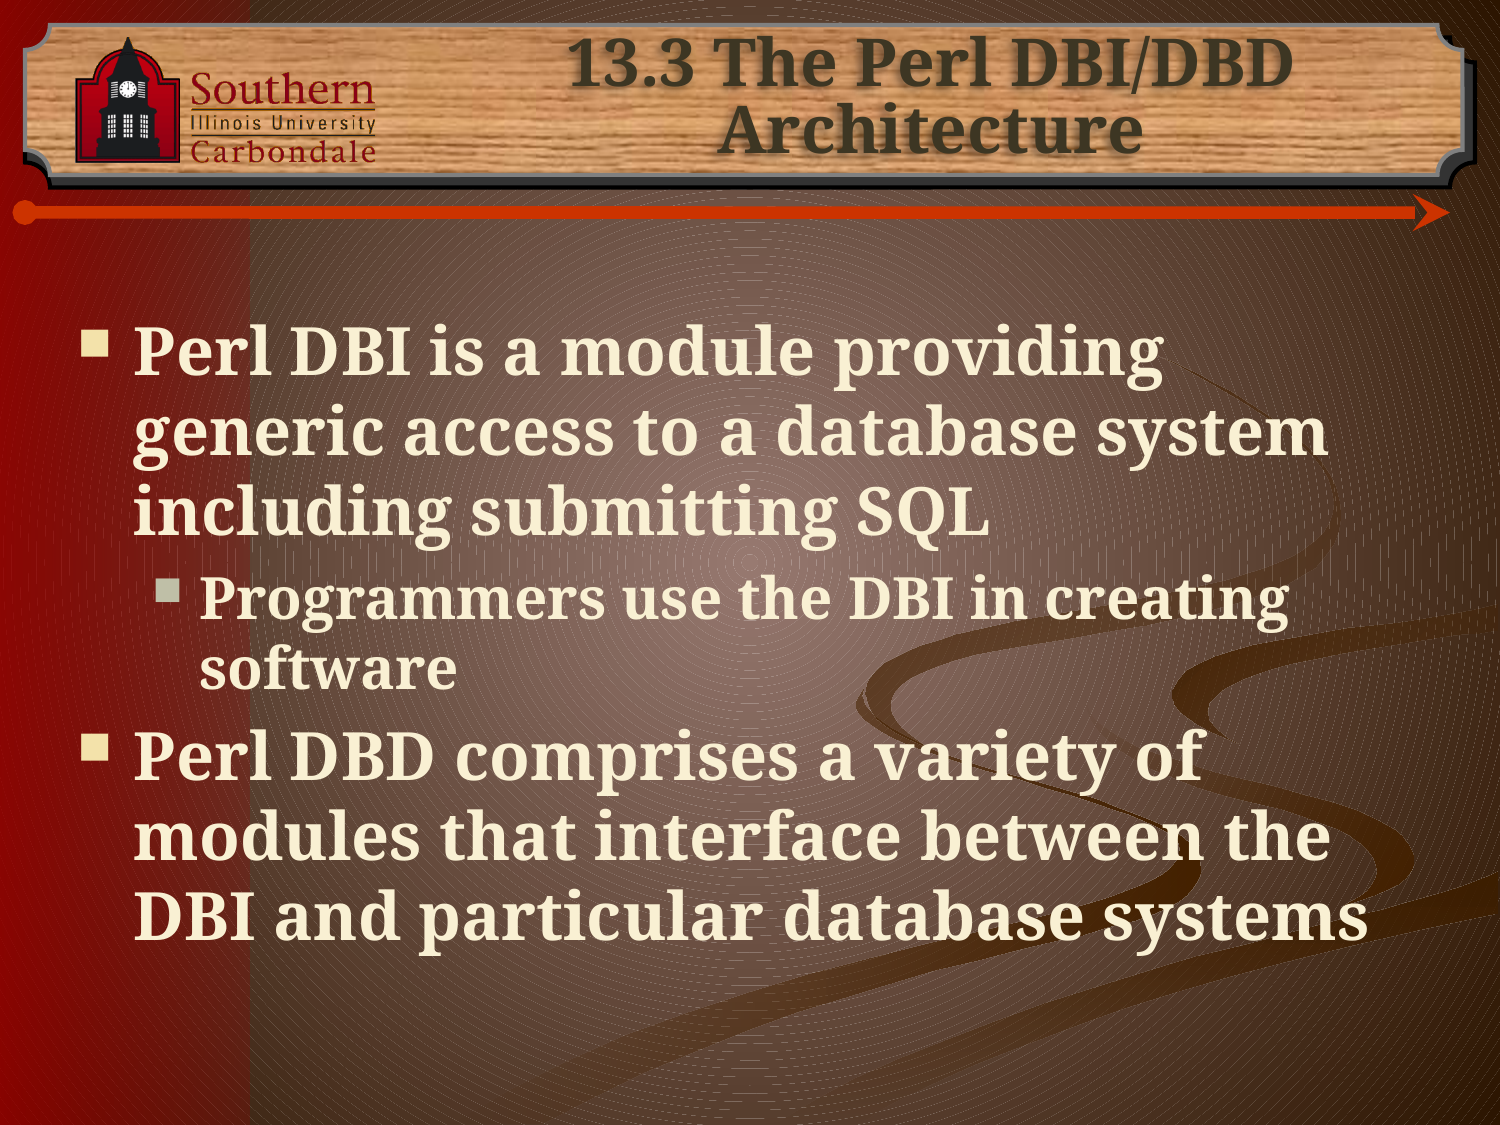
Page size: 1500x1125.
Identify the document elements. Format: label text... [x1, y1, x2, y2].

title 13.3 The Perl DBI/DBD Architecture [399, 24, 1463, 176]
picture [28, 28, 399, 172]
list Perl DBI is a module providing generic access to a database system including submitting SQL Programmers use the DBI in creating software Perl DBD comprises a variety of modules that interface between the DBI and particular database systems [62, 224, 1438, 1038]
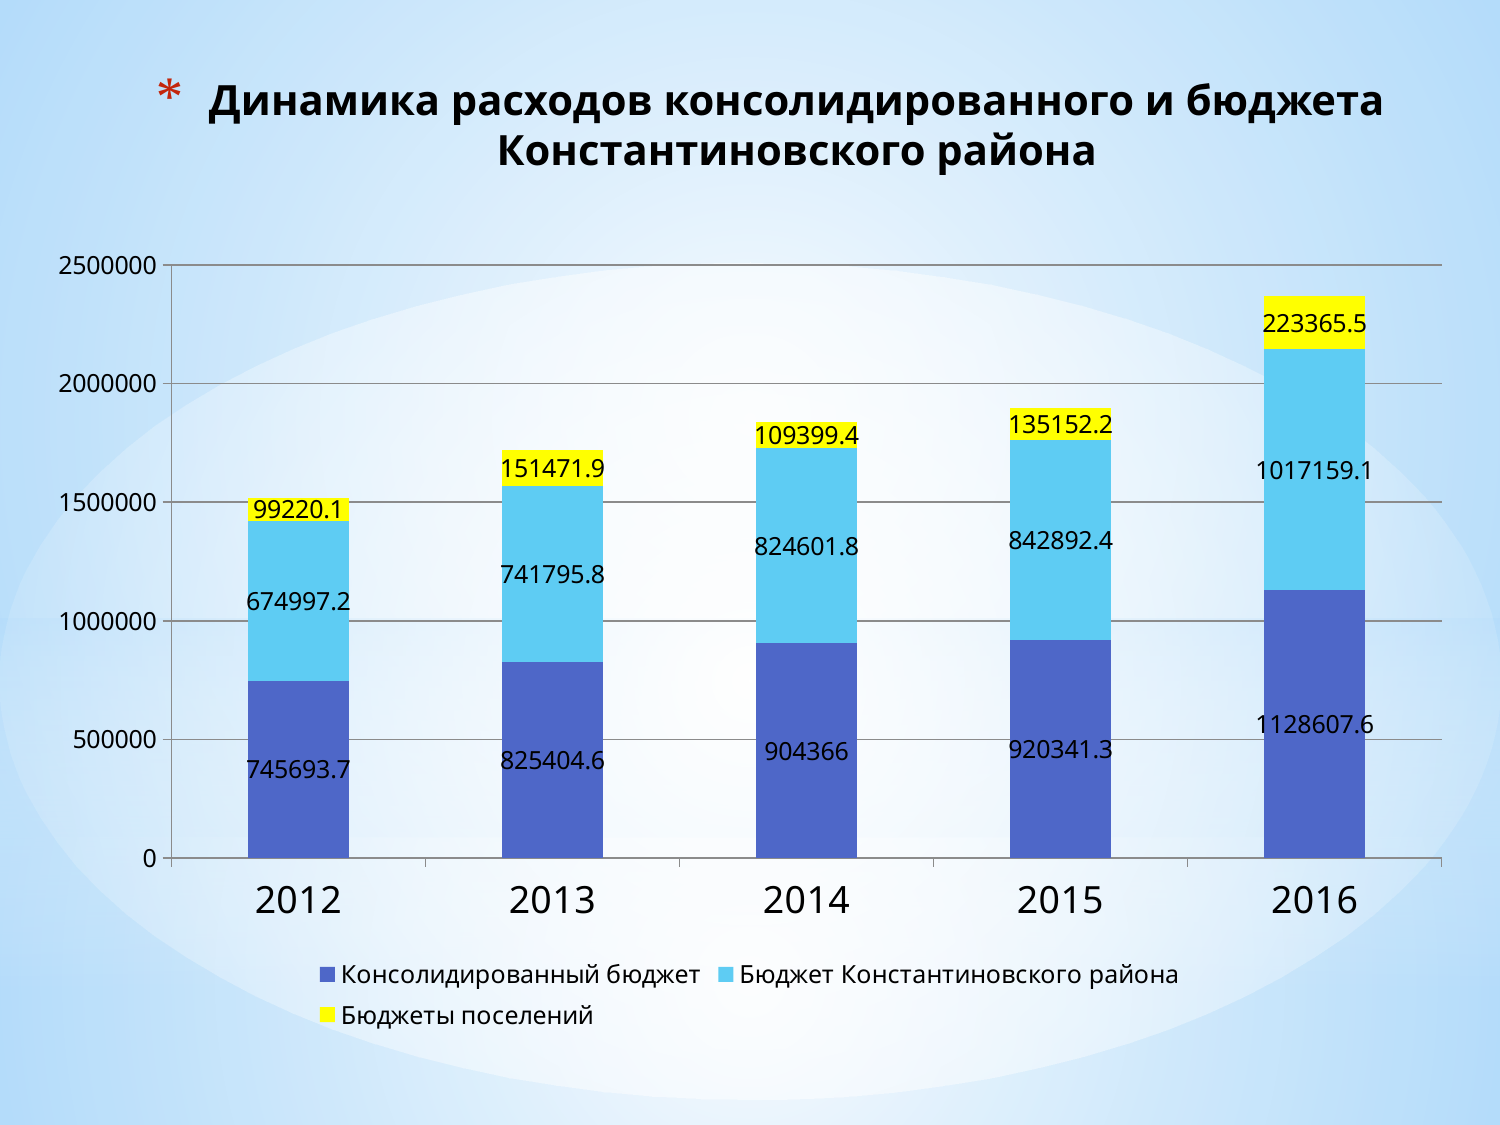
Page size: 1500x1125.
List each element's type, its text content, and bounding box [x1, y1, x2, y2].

chart [29, 231, 1471, 1039]
title Динамика расходов консолидированного и бюджета Константиновского района [41, 66, 1500, 220]
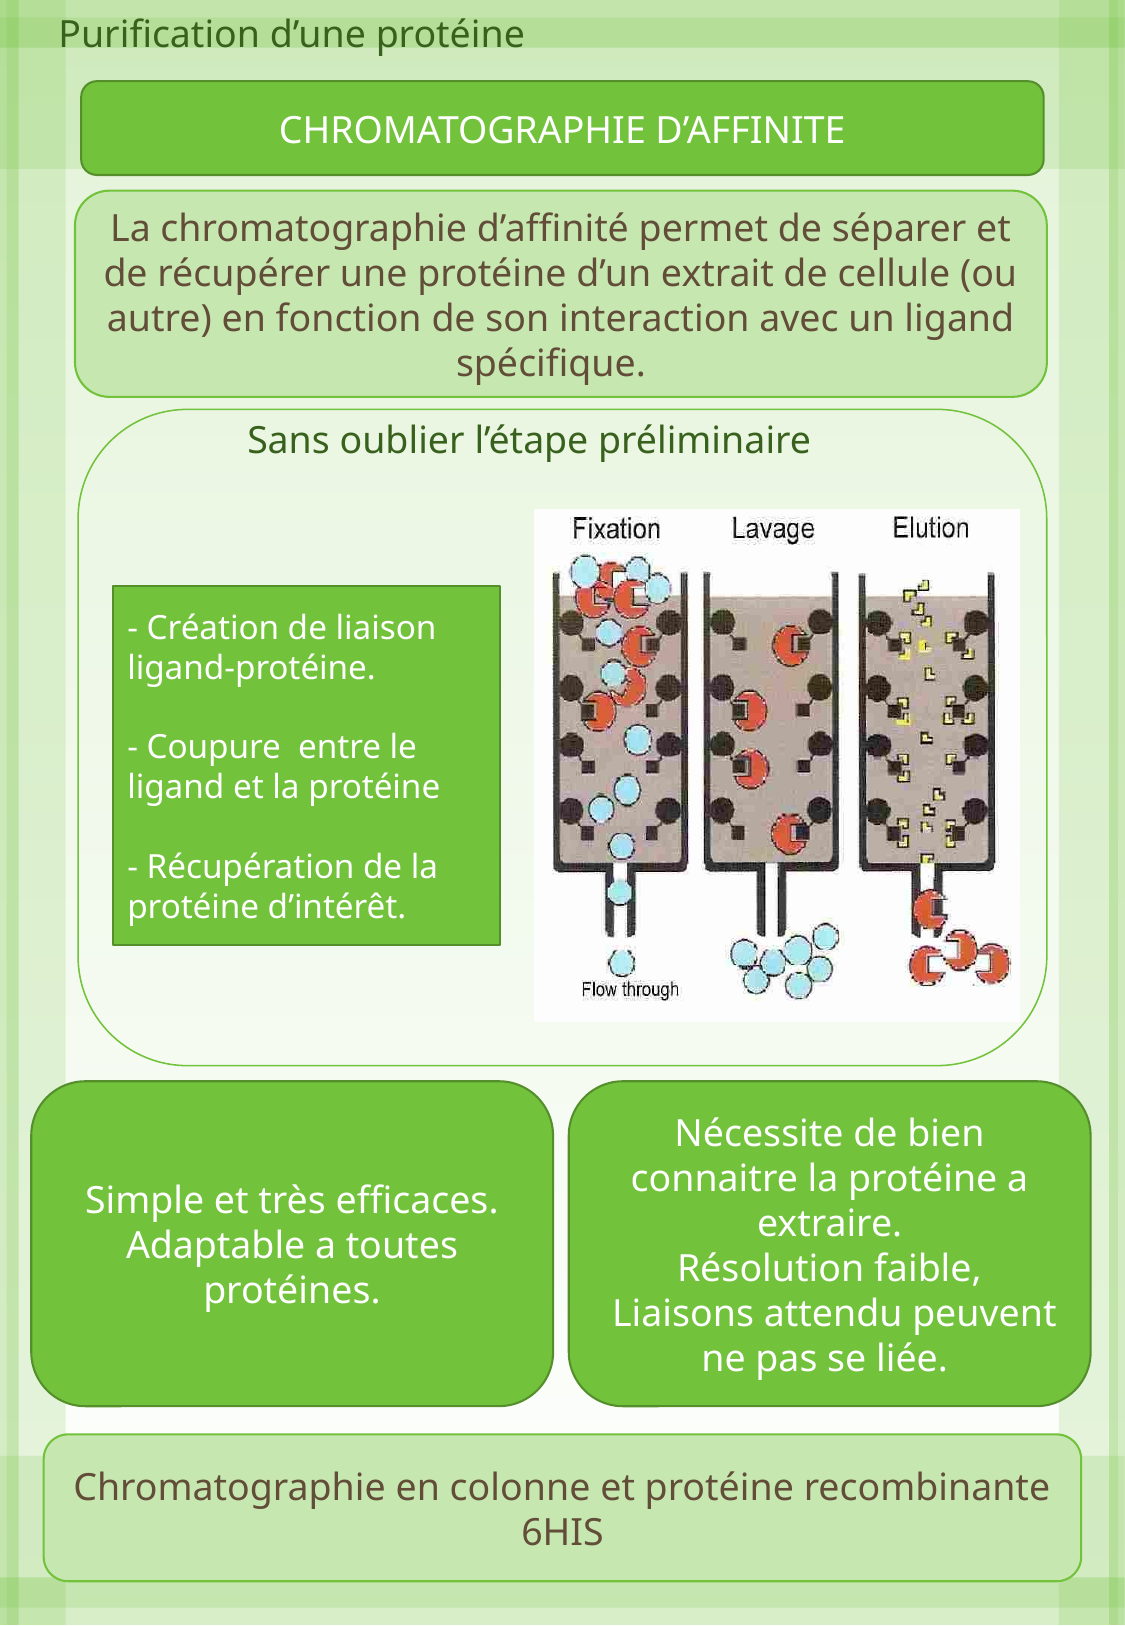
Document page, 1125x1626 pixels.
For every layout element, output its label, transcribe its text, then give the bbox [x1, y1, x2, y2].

text_box Purification d’une protéine [0, 0, 594, 66]
text_box Chromatographie en colonne et protéine recombinante 6HIS [42, 1433, 1083, 1583]
text_box Simple et très efficaces. Adaptable a toutes protéines. [30, 1080, 555, 1408]
text_box - Création de liaison ligand-protéine. - Coupure entre le ligand et la protéine - Récupération de la protéine d’intérêt. [112, 585, 501, 946]
text_box CHROMATOGRAPHIE D’AFFINITE [80, 80, 1045, 177]
text_box [78, 409, 1047, 1066]
text_box La chromatographie d’affinité permet de séparer et de récupérer une protéine d’un extrait de cellule (ou autre) en fonction de son interaction avec un ligand spécifique. [73, 189, 1048, 398]
text_box Sans oublier l’étape préliminaire [112, 412, 957, 466]
picture [534, 509, 1020, 1022]
text_box Nécessite de bien connaitre la protéine a extraire. Résolution faible, Liaisons attendu peuvent ne pas se liée. [567, 1080, 1092, 1408]
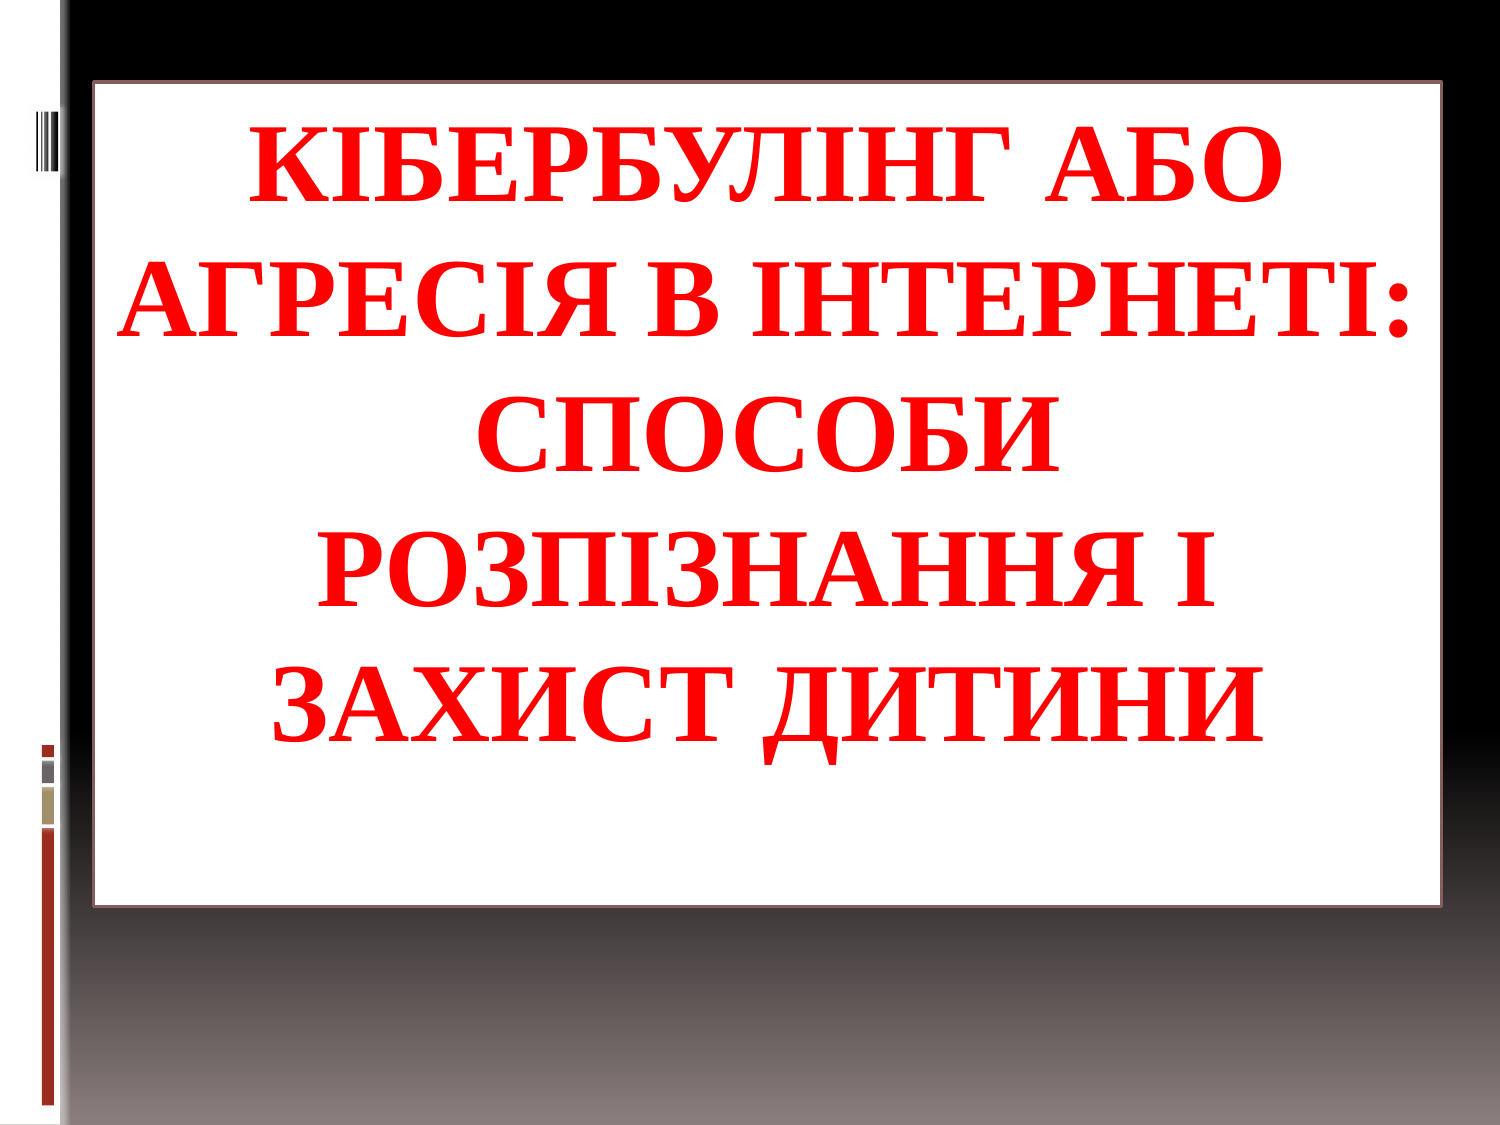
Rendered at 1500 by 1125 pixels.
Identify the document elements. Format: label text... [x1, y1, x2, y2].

text_box КІБЕРБУЛІНГ АБО АГРЕСІЯ В ІНТЕРНЕТІ: СПОСОБИ РОЗПІЗНАННЯ І ЗАХИСТ ДИТИНИ [92, 80, 1443, 908]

......

=== Task description ===
Print the records again exactly, without the pictures.

=== Solution for this problem ===
Page size: 1500x1125.
Identify the document elements. Format: label text... [x1, y1, x2, y2].

title 13.3 The Perl DBI/DBD Architecture [399, 24, 1463, 176]
picture [28, 28, 399, 172]
list Perl DBI is a module providing generic access to a database system including submitting SQL Programmers use the DBI in creating software Perl DBD comprises a variety of modules that interface between the DBI and particular database systems [62, 224, 1438, 1038]
Page size: 1500x1125.
List each element's type, its text content, and bounding box [x1, y1, x2, y2].

chart [29, 231, 1471, 1039]
title Динамика расходов консолидированного и бюджета Константиновского района [41, 66, 1500, 220]
Document page, 1125x1626 pixels.
For every layout element, output its label, transcribe its text, then give the bbox [x1, y1, x2, y2].

text_box Purification d’une protéine [0, 0, 594, 66]
text_box Chromatographie en colonne et protéine recombinante 6HIS [42, 1433, 1083, 1583]
text_box Simple et très efficaces. Adaptable a toutes protéines. [30, 1080, 555, 1408]
text_box - Création de liaison ligand-protéine. - Coupure entre le ligand et la protéine - Récupération de la protéine d’intérêt. [112, 585, 501, 946]
text_box CHROMATOGRAPHIE D’AFFINITE [80, 80, 1045, 177]
text_box [78, 409, 1047, 1066]
text_box La chromatographie d’affinité permet de séparer et de récupérer une protéine d’un extrait de cellule (ou autre) en fonction de son interaction avec un ligand spécifique. [73, 189, 1048, 398]
text_box Sans oublier l’étape préliminaire [112, 412, 957, 466]
picture [534, 509, 1020, 1022]
text_box Nécessite de bien connaitre la protéine a extraire. Résolution faible, Liaisons attendu peuvent ne pas se liée. [567, 1080, 1092, 1408]
Rendered at 1500 by 1125 pixels.
Identify the document elements. Format: label text... [x1, y1, x2, y2].

text_box КІБЕРБУЛІНГ АБО АГРЕСІЯ В ІНТЕРНЕТІ: СПОСОБИ РОЗПІЗНАННЯ І ЗАХИСТ ДИТИНИ [92, 80, 1443, 908]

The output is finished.